[Start of section]

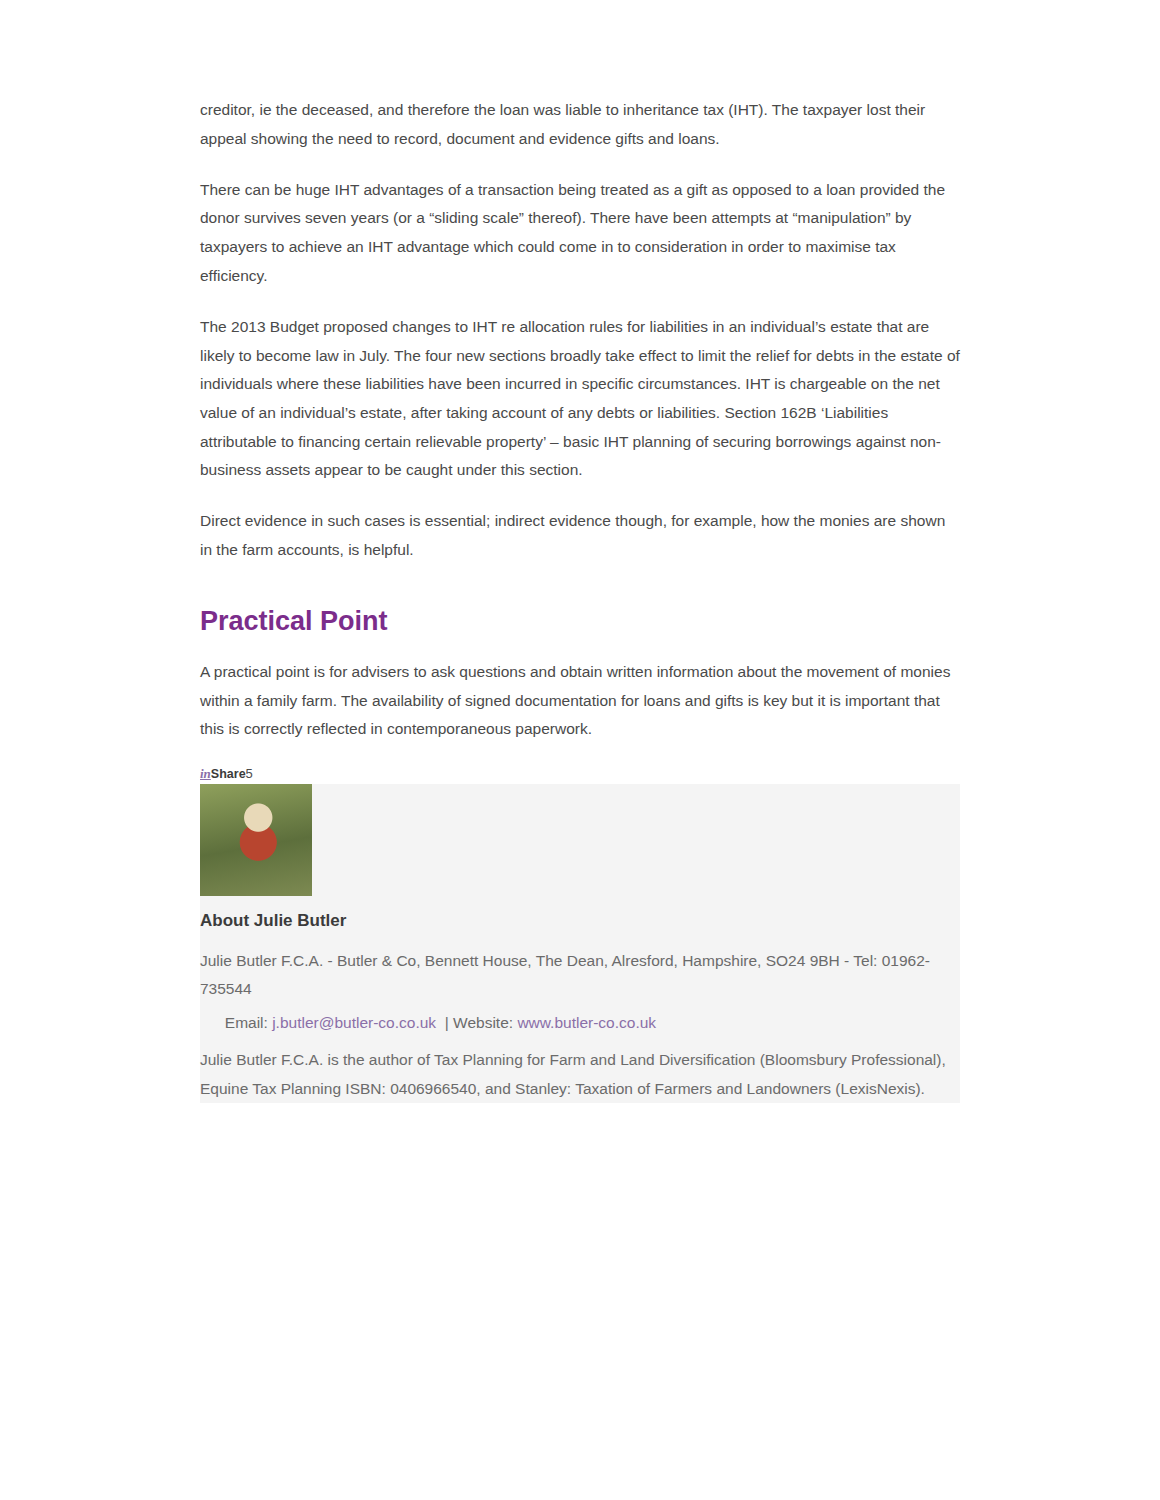creditor, ie the deceased, and therefore the loan was liable to inheritance tax (IHT). The taxpayer lost their appeal showing the need to record, document and evidence gifts and loans.
There can be huge IHT advantages of a transaction being treated as a gift as opposed to a loan provided the donor survives seven years (or a “sliding scale” thereof). There have been attempts at “manipulation” by taxpayers to achieve an IHT advantage which could come in to consideration in order to maximise tax efficiency.
The 2013 Budget proposed changes to IHT re allocation rules for liabilities in an individual’s estate that are likely to become law in July. The four new sections broadly take effect to limit the relief for debts in the estate of individuals where these liabilities have been incurred in specific circumstances. IHT is chargeable on the net value of an individual’s estate, after taking account of any debts or liabilities. Section 162B ‘Liabilities attributable to financing certain relievable property’ – basic IHT planning of securing borrowings against non-business assets appear to be caught under this section.
Direct evidence in such cases is essential; indirect evidence though, for example, how the monies are shown in the farm accounts, is helpful.
Practical Point
A practical point is for advisers to ask questions and obtain written information about the movement of monies within a family farm. The availability of signed documentation for loans and gifts is key but it is important that this is correctly reflected in contemporaneous paperwork.
in Share 5
About Julie Butler
Julie Butler F.C.A. - Butler & Co, Bennett House, The Dean, Alresford, Hampshire, SO24 9BH - Tel: 01962-735544
Email: j.butler@butler-co.co.uk | Website: www.butler-co.co.uk
Julie Butler F.C.A. is the author of Tax Planning for Farm and Land Diversification (Bloomsbury Professional), Equine Tax Planning ISBN: 0406966540, and Stanley: Taxation of Farmers and Landowners (LexisNexis).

[End of section]

Problem statement: Say how many lines of these records hold the string "this", giving the number and no other words.

Answer to the exercise: 2